Stored items from a collection
════

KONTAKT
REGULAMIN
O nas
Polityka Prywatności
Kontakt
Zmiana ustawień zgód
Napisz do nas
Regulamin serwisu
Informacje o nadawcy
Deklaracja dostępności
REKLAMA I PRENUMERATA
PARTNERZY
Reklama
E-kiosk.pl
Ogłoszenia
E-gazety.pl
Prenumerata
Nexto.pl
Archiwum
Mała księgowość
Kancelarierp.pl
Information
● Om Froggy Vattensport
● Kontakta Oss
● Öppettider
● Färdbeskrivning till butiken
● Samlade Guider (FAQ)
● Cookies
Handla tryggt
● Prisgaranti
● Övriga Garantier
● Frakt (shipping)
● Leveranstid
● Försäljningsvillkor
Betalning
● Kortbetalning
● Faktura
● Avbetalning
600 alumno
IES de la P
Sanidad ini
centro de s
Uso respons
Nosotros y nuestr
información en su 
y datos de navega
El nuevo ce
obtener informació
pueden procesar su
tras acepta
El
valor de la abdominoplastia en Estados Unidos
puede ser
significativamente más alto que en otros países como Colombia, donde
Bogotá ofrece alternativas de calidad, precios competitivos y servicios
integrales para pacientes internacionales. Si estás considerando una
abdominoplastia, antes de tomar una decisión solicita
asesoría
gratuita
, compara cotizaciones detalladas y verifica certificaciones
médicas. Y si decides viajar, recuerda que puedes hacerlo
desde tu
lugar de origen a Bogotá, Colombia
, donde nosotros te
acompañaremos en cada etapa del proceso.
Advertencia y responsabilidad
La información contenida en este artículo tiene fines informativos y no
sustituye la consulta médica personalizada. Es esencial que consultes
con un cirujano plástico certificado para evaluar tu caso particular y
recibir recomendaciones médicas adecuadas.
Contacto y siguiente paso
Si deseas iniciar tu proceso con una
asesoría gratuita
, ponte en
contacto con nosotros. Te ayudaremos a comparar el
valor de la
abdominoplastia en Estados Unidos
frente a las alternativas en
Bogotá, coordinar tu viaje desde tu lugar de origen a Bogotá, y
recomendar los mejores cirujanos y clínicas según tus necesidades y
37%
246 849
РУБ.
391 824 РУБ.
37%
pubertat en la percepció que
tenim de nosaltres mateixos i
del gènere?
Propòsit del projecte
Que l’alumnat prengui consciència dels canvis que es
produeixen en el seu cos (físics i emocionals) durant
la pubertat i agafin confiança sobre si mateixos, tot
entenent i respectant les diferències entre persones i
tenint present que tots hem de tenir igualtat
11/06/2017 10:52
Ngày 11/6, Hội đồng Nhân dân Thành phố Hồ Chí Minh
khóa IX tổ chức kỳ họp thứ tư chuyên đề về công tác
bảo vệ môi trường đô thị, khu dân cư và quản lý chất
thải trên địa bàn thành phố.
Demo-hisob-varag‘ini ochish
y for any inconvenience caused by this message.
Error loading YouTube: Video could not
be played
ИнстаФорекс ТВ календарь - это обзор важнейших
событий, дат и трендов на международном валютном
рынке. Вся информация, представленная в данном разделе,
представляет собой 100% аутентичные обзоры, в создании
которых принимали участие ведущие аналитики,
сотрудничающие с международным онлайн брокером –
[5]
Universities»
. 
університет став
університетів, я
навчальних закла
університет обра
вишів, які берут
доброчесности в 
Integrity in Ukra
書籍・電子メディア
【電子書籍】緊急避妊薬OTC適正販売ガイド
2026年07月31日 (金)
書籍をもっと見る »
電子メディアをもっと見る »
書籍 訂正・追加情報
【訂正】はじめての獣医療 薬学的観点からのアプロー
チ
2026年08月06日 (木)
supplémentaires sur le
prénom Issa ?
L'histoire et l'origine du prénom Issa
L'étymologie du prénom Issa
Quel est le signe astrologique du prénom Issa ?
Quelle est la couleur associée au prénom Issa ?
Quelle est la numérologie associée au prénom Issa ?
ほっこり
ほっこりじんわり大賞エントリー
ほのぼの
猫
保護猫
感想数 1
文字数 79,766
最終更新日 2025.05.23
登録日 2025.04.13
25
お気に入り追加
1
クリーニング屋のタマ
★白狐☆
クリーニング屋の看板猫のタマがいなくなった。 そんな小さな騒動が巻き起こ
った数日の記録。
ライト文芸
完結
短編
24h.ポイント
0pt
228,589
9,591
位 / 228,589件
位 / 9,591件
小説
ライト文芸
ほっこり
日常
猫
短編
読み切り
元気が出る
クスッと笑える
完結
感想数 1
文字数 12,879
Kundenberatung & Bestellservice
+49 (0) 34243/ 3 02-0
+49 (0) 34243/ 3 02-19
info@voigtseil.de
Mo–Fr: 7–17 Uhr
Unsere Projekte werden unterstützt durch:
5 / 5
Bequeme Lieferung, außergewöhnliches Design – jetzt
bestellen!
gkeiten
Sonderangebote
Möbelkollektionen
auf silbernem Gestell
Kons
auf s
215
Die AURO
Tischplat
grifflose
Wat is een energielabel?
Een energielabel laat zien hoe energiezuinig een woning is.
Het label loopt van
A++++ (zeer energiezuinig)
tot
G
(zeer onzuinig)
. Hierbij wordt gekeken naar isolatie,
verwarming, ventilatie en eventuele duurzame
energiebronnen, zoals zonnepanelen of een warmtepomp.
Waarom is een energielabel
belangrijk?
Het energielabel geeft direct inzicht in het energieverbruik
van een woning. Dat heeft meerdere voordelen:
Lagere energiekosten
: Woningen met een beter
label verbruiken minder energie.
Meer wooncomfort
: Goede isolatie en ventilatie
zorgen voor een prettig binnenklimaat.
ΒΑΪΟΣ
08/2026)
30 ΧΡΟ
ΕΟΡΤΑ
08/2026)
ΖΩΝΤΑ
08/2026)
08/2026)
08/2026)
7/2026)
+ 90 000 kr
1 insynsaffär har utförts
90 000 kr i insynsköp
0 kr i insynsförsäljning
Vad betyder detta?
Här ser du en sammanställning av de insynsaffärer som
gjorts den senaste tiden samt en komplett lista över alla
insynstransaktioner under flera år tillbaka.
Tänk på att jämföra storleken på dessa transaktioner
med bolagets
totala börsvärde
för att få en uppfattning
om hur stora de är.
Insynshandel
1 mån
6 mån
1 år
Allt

════

**What to do:** When you reach the line containing "34243/ 3 02-19" in the data above, start copying exactly, and stop after the line containing "energiebronnen, zoals zonnepanelen".

**Answer to this exercise:**
+49 (0) 34243/ 3 02-19
info@voigtseil.de
Mo–Fr: 7–17 Uhr
Unsere Projekte werden unterstützt durch:
5 / 5
Bequeme Lieferung, außergewöhnliches Design – jetzt
bestellen!
gkeiten
Sonderangebote
Möbelkollektionen
auf silbernem Gestell
Kons
auf s
215
Die AURO
Tischplat
grifflose
Wat is een energielabel?
Een energielabel laat zien hoe energiezuinig een woning is.
Het label loopt van
A++++ (zeer energiezuinig)
tot
G
(zeer onzuinig)
. Hierbij wordt gekeken naar isolatie,
verwarming, ventilatie en eventuele duurzame
energiebronnen, zoals zonnepanelen of een warmtepomp.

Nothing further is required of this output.